[Page images and extracted text]
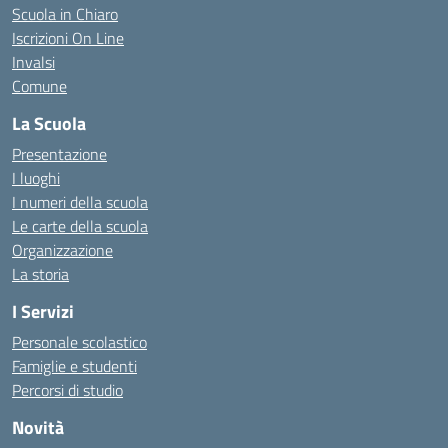
Scuola in Chiaro
Iscrizioni On Line
Invalsi
Comune
La Scuola
Presentazione
I luoghi
I numeri della scuola
Le carte della scuola
Organizzazione
La storia
I Servizi
Personale scolastico
Famiglie e studenti
Percorsi di studio
Novità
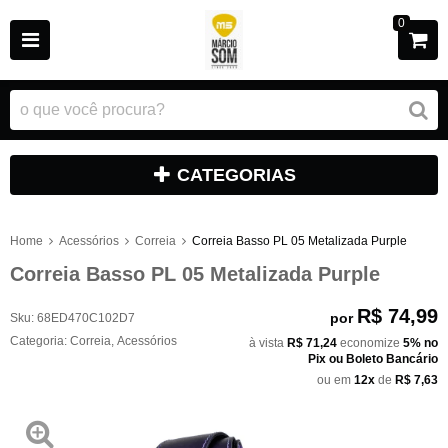
0
CATEGORIAS
Home
Acessórios
Correia
Correia Basso PL 05 Metalizada Purple
Correia Basso PL 05 Metalizada Purple
R$ 74,99
por
Sku:
68ED470C102D7
Categoria:
Correia
,
Acessórios
à vista
R$ 71,24
economize
5%
no
Pix ou Boleto Bancário
ou em
12x
de
R$ 7,63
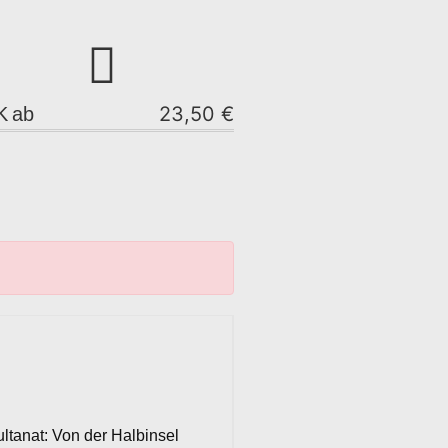
23,50 €
K
ab
ltanat: Von der Halbinsel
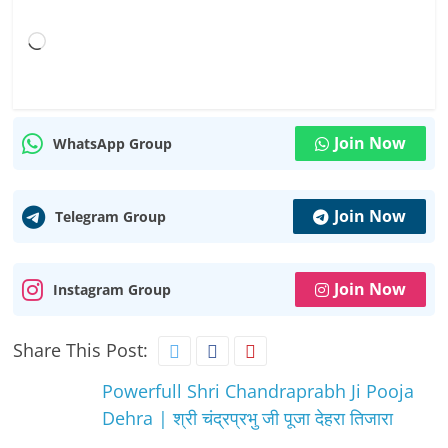
Loading…
Join Now
WhatsApp Group
Join Now
Telegram Group
Join Now
Instagram Group
Share This Post:
Powerfull Shri Chandraprabh Ji Pooja
Dehra | श्री चंद्रप्रभु जी पूजा देहरा तिजारा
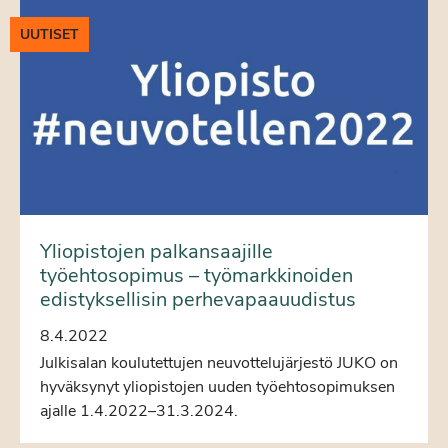
UUTISET
Yliopistojen palkansaajille
työehtosopimus – työmarkkinoiden
edistyksellisin perhevapaauudistus
8.4.2022
Julkisalan koulutettujen neuvottelujärjestö JUKO on
hyväksynyt yliopistojen uuden työehtosopimuksen
ajalle 1.4.2022–31.3.2024.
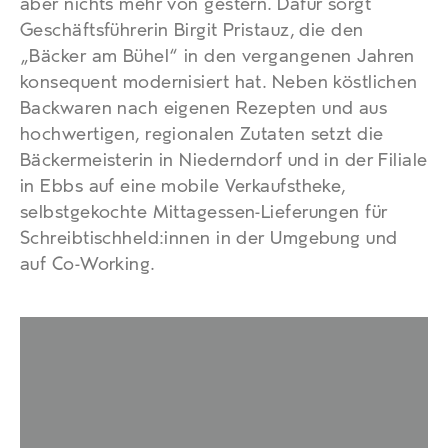
aber nichts mehr von gestern. Dafür sorgt
Geschäftsführerin Birgit Pristauz, die den
„Bäcker am Bühel“ in den vergangenen Jahren
konsequent modernisiert hat. Neben köstlichen
Backwaren nach eigenen Rezepten und aus
hochwertigen, regionalen Zutaten setzt die
Bäckermeisterin in Niederndorf und in der Filiale
in Ebbs auf eine mobile Verkaufstheke,
selbstgekochte Mittagessen-Lieferungen für
Schreibtischheld:innen in der Umgebung und
auf Co-Working.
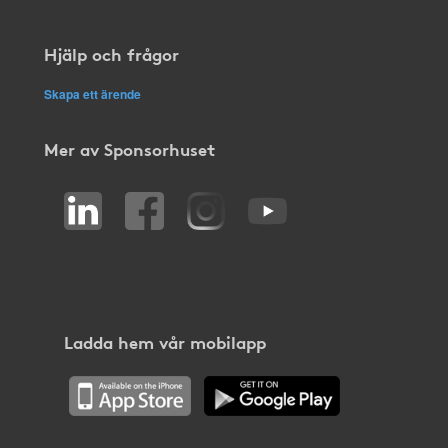
Hjälp och frågor
Skapa ett ärende
Mer av Sponsorhuset
Ladda hem vår mobilapp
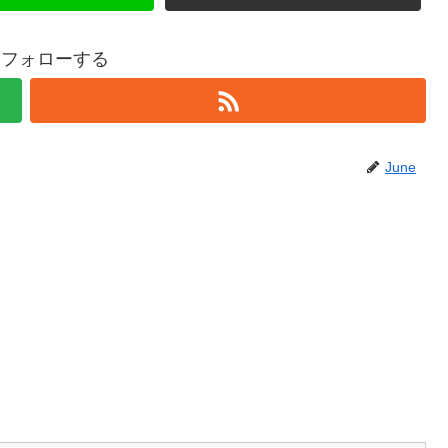
eをフォローする
June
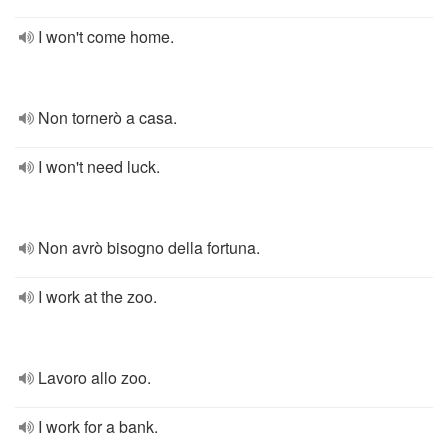
I won't come home.
Non tornerò a casa.
I won't need luck.
Non avrò bisogno della fortuna.
I work at the zoo.
Lavoro allo zoo.
I work for a bank.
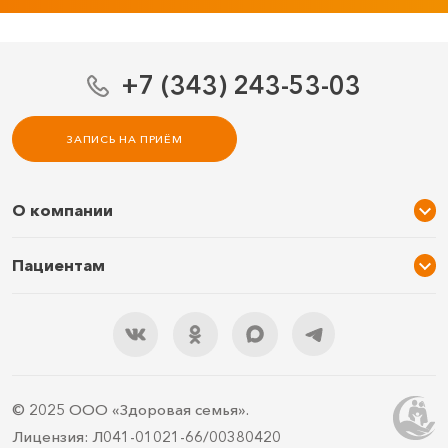
+7 (343) 243-53-03
ЗАПИСЬ НА ПРИЁМ
О компании
О нас
Пациентам
Услуги и цены
Акции
Специалисты
Новости
Подарочный сертификат
Отзывы
3D тур по клинике
Документы
Правила подготовки
© 2025 ООО «Здоровая семья».
Контакты
ДМС
Лицензия: Л041-01021-66/00380420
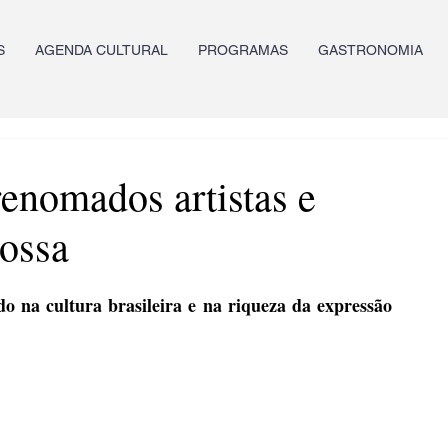
S
AGENDA CULTURAL
PROGRAMAS
GASTRONOMIA
renomados artistas e
rossa
 na cultura brasileira e na riqueza da expressão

EXERCISE:
Each entry above should be written out again exactly, without its pictures.

TASK RESULT:
Scuola in Chiaro
Iscrizioni On Line
Invalsi
Comune
La Scuola
Presentazione
I luoghi
I numeri della scuola
Le carte della scuola
Organizzazione
La storia
I Servizi
Personale scolastico
Famiglie e studenti
Percorsi di studio
Novità
0
CATEGORIAS
Home
Acessórios
Correia
Correia Basso PL 05 Metalizada Purple
Correia Basso PL 05 Metalizada Purple
R$ 74,99
por
Sku:
68ED470C102D7
Categoria:
Correia
,
Acessórios
à vista
R$ 71,24
economize
5%
no
Pix ou Boleto Bancário
ou em
12x
de
R$ 7,63
23,50 €
K
ab
ltanat: Von der Halbinsel
Loading…
Join Now
WhatsApp Group
Join Now
Telegram Group
Join Now
Instagram Group
Share This Post:
Powerfull Shri Chandraprabh Ji Pooja
Dehra | श्री चंद्रप्रभु जी पूजा देहरा तिजारा
UUTISET
Yliopistojen palkansaajille
työehtosopimus – työmarkkinoiden
edistyksellisin perhevapaauudistus
8.4.2022
Julkisalan koulutettujen neuvottelujärjestö JUKO on
hyväksynyt yliopistojen uuden työehtosopimuksen
ajalle 1.4.2022–31.3.2024.
aber nichts mehr von gestern. Dafür sorgt
Geschäftsführerin Birgit Pristauz, die den
„Bäcker am Bühel“ in den vergangenen Jahren
konsequent modernisiert hat. Neben köstlichen
Backwaren nach eigenen Rezepten und aus
hochwertigen, regionalen Zutaten setzt die
Bäckermeisterin in Niederndorf und in der Filiale
in Ebbs auf eine mobile Verkaufstheke,
selbstgekochte Mittagessen-Lieferungen für
Schreibtischheld:innen in der Umgebung und
auf Co-Working.
Hjälp och frågor
Skapa ett ärende
Mer av Sponsorhuset
Ladda hem vår mobilapp
eをフォローする
June
I won't come home.
Non tornerò a casa.
I won't need luck.
Non avrò bisogno della fortuna.
I work at the zoo.
Lavoro allo zoo.
I work for a bank.
+7 (343) 243-53-03
ЗАПИСЬ НА ПРИЁМ
О компании
О нас
Пациентам
Услуги и цены
Акции
Специалисты
Новости
Подарочный сертификат
Отзывы
3D тур по клинике
Документы
Правила подготовки
© 2025 ООО «Здоровая семья».
Контакты
ДМС
Лицензия: Л041-01021-66/00380420
S
AGENDA CULTURAL
PROGRAMAS
GASTRONOMIA
renomados artistas e
rossa
 na cultura brasileira e na riqueza da expressão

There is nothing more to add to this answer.